[Keypoint coordinate data]
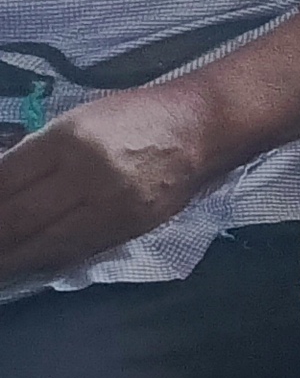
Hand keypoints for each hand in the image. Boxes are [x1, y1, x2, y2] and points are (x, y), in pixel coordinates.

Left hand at [0, 85, 226, 283]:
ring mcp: (111, 205)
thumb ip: (36, 154)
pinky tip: (26, 262)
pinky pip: (77, 249)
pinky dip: (46, 258)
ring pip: (45, 242)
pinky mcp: (130, 227)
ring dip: (12, 256)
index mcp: (68, 139)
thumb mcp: (74, 120)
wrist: (201, 128)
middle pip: (19, 216)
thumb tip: (1, 186)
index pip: (5, 180)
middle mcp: (88, 174)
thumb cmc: (133, 115)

Exercise brief: Write out exactly the lines that run from the one containing "ring mcp: (111, 205)" to the end of the records, both end lines included.

Task answer:
ring mcp: (111, 205)
thumb ip: (36, 154)
pinky tip: (26, 262)
pinky pip: (77, 249)
pinky dip: (46, 258)
ring pip: (45, 242)
pinky mcp: (130, 227)
ring dip: (12, 256)
index mcp: (68, 139)
thumb mcp: (74, 120)
wrist: (201, 128)
middle pip: (19, 216)
thumb tip: (1, 186)
index pip: (5, 180)
middle mcp: (88, 174)
thumb cmc: (133, 115)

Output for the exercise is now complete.